Treating merging forms of evidence around us as a collective ensemble


Davíd CarrascoAs an historian of religions, Davíd Carrasco, Neil L. Rudenstine Professor for the Study of Latin America, conducts his courses through an ensemble approach, which enables students to learn about complex evidence from a variety of approaches, sources and mediums. This approach contains four parts: (1) using an interdisciplinary intellectual method, (2) incorporating a variety of sources, including artifacts, texts, films, and museum exhibitions; (3) expanding disciplinary perspectives through team teaching and visiting speakers; and (4) organizing diverse student experiences and inviting a range of responses.
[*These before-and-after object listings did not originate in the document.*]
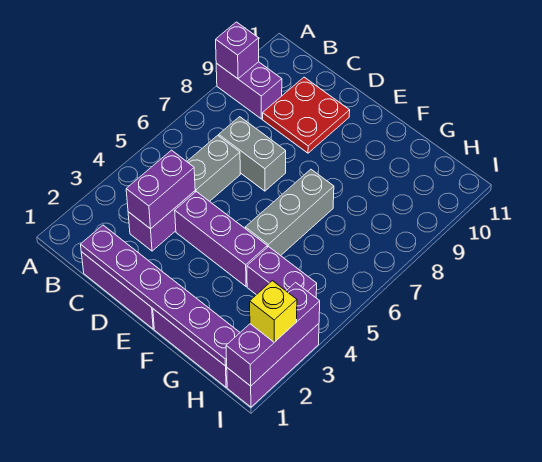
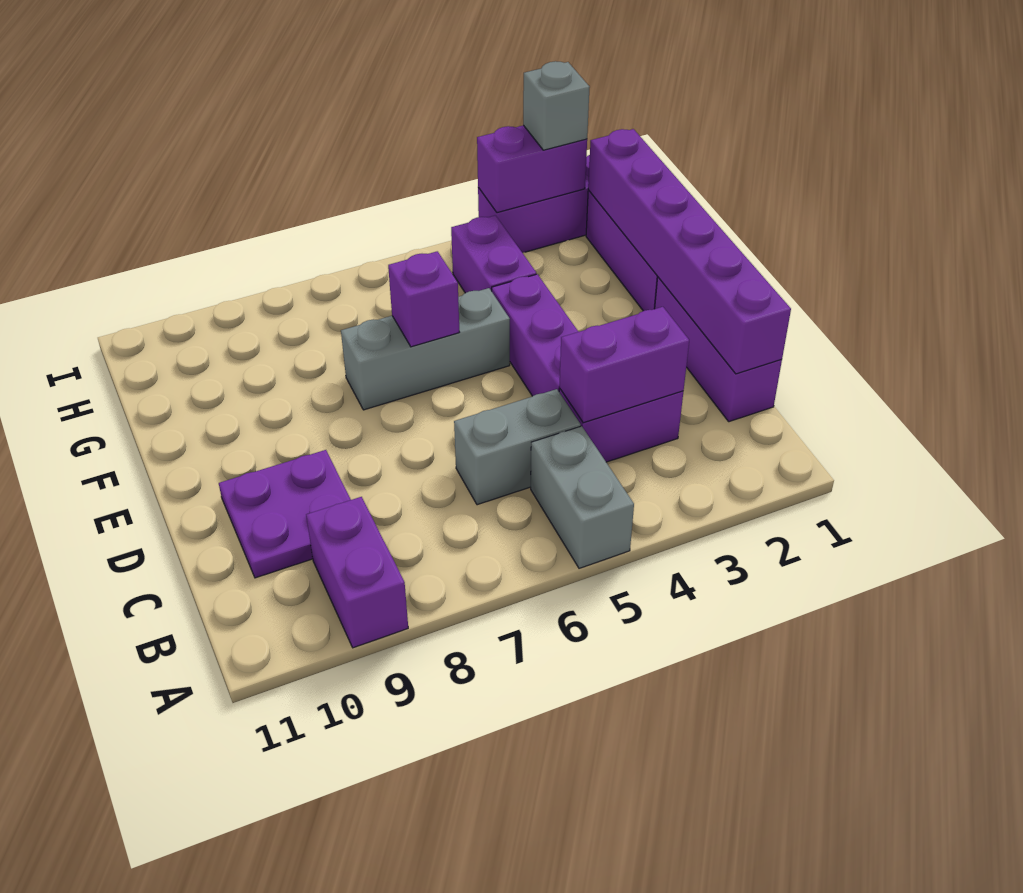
purple brick A9 level 2 -> purple brick F6 level 2
purple plate C1:H1 level 2 -> purple brick C1:H1 level 2
grey brick C7:D7 level 1 -> grey brick A5:B5 level 1
red plate C9:D10 level 1 -> purple plate C9:D10 level 1
purple brick I1:I3 level 2 -> purple brick I2:I3 level 2
yellow brick I2 level 3 -> grey brick I2 level 3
One example of the ensemble in action is Carrasco’s annual collaboration with the Peabody Museum on their Día de los Muertos exhibition as part of his Gen Ed course, Montezuma’s Mexico: Then and Now (co-taught with William L. Fash) in which students visit and add their own interpretations and art works to the ofrendas.

The benefits 

Students express appreciation for this collaborative teaching style and the exposure to visiting lecturers. “It appeals to the individual interest of the student, and it’s very amiable to the collection of students and their diverse interests too.” Incorporating information across different types of evidence and mediums helps students “see each other and learn with each other in richer, broader terms. We are an ensemble as well.” Students engage more deeply with the material, the teaching staff, and each other.

"No one approach, no one type of evidence was really sufficient. It isn't a matter of being multidisciplinaryit's a matter of looking at as wide a range of evidence that we can find that human beings themselves have created."

The challenges 

Selecting which evidence is included or given more emphasis is difficult. “Even with several professors working from different disciplines you can’t play every instrument in a symphony,” Carrasco notes, “and some instruments don’t play as much.” But it allows students to see both traditional and innovative approaches and generate new questions. COVID-19 also poses challenges. The tactile experiences students have with artifacts at the Peabody Museum have been removed from the syllabi. However, Carrasco offers that “institutions are trying hard to make the adjustment,” with the Peabody Museum and others at Harvard working now to overcome this aspect for the fall. For instance, the Peabody Museum held a widely attended virtual Day of the Dead celebration with presentations by museum staff, faculty, Mexican craftspeople, and student musicians. 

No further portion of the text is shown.